Die Tatsache, dass die Flusssysteme überall in unterschiedlichen Höhenlagen beginnen, spricht gegen eine Entstehung ausschließlich durch Schmelzwasser aus Eisfeldern, da diese normalerweise eng begrenzte Gebiete speisen. Solche Unterschiede sind entscheidend, um die Entstehung der komplexen Flusssysteme und großer, einst bestehender Seen, zum Beispiel im Jezero-Krater, zu verstehen – jener Region, in der die NASA-Rover gerade wissenschaftliche Untersuchungen durchführen. Die am Kraterboden abgelagerten Deltas und Sandsteinformationen belegen, dass hier einst signifikante Wassermengen flossen, die Material transportierten und sedimentierten. Die Studie verstärkt somit das Bild eines frühen Mars, der zwar saisonalen und regionalen Schwankungen unterlag, aber insgesamt warm und feucht genug war, um aktiven Niederschlag und einen nachhaltigen Wasserkreislauf zu ermöglichen. Diese Erkenntnisse haben nicht nur Einfluss auf die Planetenwissenschaft, sondern berühren auch Fragen zur potenziellen Habitabilität Mars‘ in der Vergangenheit.
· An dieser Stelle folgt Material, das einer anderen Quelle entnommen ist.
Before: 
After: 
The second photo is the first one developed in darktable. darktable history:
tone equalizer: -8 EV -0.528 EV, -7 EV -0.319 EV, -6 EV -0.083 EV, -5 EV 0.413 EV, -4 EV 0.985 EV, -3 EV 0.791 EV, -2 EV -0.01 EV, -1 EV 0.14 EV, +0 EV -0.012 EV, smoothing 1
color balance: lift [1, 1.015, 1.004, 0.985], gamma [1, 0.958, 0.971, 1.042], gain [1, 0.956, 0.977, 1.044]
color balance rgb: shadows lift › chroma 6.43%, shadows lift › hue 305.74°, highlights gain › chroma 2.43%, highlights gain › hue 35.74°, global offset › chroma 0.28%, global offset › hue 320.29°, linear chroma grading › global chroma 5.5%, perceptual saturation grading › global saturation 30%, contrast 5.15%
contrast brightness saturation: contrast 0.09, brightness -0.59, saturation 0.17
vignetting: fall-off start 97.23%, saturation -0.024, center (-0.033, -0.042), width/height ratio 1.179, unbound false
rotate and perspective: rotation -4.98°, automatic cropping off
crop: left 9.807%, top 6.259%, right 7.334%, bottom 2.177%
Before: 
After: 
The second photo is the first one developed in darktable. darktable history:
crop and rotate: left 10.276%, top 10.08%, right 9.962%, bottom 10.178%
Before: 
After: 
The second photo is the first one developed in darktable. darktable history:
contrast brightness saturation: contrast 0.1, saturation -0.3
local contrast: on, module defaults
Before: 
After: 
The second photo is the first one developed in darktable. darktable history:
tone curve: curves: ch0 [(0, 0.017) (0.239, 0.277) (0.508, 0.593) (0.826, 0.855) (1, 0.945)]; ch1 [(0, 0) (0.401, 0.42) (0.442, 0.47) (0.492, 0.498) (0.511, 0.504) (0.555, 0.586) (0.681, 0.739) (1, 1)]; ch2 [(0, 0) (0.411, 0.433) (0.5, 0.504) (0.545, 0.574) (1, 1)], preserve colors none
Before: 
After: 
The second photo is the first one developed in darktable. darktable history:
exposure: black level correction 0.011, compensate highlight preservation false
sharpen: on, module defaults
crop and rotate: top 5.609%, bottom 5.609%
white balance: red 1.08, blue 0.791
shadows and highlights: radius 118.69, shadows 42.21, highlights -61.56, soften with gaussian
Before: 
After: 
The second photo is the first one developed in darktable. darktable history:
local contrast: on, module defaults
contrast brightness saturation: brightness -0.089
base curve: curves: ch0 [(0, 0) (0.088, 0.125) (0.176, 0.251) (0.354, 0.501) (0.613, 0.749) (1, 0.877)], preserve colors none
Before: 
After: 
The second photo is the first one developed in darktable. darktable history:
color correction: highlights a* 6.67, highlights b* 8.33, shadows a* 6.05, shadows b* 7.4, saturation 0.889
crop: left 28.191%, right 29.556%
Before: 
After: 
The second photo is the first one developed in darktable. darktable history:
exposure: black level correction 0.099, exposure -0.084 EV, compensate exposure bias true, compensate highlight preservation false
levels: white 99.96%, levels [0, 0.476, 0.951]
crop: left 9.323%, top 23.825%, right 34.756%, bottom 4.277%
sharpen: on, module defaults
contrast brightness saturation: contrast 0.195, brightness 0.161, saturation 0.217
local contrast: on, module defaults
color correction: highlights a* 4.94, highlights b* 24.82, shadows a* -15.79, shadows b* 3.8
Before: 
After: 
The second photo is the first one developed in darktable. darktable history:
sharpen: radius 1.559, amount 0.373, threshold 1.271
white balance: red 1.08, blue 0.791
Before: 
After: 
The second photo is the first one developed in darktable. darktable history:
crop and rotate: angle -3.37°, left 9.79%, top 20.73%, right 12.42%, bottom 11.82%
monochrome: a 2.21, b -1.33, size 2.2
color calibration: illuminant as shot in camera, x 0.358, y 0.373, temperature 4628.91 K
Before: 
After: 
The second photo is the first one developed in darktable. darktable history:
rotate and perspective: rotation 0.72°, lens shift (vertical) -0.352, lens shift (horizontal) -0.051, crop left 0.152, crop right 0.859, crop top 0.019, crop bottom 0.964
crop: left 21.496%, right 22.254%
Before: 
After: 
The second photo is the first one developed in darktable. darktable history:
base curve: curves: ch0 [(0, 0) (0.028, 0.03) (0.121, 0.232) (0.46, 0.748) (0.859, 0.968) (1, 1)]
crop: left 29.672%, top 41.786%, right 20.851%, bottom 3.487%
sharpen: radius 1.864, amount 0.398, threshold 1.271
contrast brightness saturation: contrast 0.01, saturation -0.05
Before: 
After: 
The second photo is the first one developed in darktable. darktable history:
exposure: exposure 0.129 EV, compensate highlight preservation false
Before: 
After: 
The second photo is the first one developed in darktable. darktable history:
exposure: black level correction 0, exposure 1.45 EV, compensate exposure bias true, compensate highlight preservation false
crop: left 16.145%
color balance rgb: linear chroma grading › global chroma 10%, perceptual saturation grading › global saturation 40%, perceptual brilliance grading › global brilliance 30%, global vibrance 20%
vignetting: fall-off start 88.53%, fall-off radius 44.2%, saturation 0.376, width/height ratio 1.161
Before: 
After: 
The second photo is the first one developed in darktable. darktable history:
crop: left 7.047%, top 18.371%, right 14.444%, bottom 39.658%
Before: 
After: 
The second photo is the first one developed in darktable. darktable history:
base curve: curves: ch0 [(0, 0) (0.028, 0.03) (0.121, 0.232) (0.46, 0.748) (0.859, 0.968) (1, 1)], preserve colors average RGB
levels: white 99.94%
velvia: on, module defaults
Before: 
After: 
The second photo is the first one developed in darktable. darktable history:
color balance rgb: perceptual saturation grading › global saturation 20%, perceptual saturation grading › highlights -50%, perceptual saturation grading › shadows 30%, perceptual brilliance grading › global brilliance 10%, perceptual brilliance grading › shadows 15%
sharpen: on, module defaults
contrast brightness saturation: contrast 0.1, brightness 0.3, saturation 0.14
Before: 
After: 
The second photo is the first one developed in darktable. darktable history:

Fließendes Wasser ist eine Grundvoraussetzung für Leben, wie wir es kennen. Die neuen Landschaftsmodelle, die verteilten Niederschlag simulieren, deuten darauf hin, dass Lebensräume mit flüssigem Wasser vermutlich weit verbreitet waren und über ausgedehnte Gebiete existierten. Gleichzeitig steht das Ergebnis exemplarisch für die Fortschritte, die moderne Simulationsverfahren in der Planetenforschung ermöglichen. Indem Wissenschaftler digitale Landschaften erschaffen, die in ihren komplexen klimatischen und geologischen Eigenschaften Mars ähnlich sind, kann man theoretische Szenarien testen und mit beobachteten Daten abgleichen. Das eröffnet tiefere Einblicke in Prozesse, die Milliarden Jahre zurückliegen und nicht direkt beobachtbar sind.
Abschließend bleibt festzuhalten, dass die neuen Erkenntnisse die Marsforschung um eine entscheidende Facette erweitern: Die Beweise sprechen zunehmend dafür, dass der Rote Planet zu einer Zeit, in der die Erde noch in ihrer Entwicklung begriffen war, ein aktives, wasserreiches System besaß, das Niederschlag, fließende Gewässer und üppige Landschaftsformen beförderte. Damit gewinnen nicht nur unser Verständnis von Mars, sondern generell von der Entwicklung planetarer Klimata und möglicher Lebensbedingungen an anderen Welten große Impulse. Zukunftige Missionen und Analysen könnten durch diese Studienleitung noch gezielter nach Spuren solcher klimatischen Bedingungen und damit auch nach Hinweisen auf Leben suchen, die im Gestein verborgen sein könnten.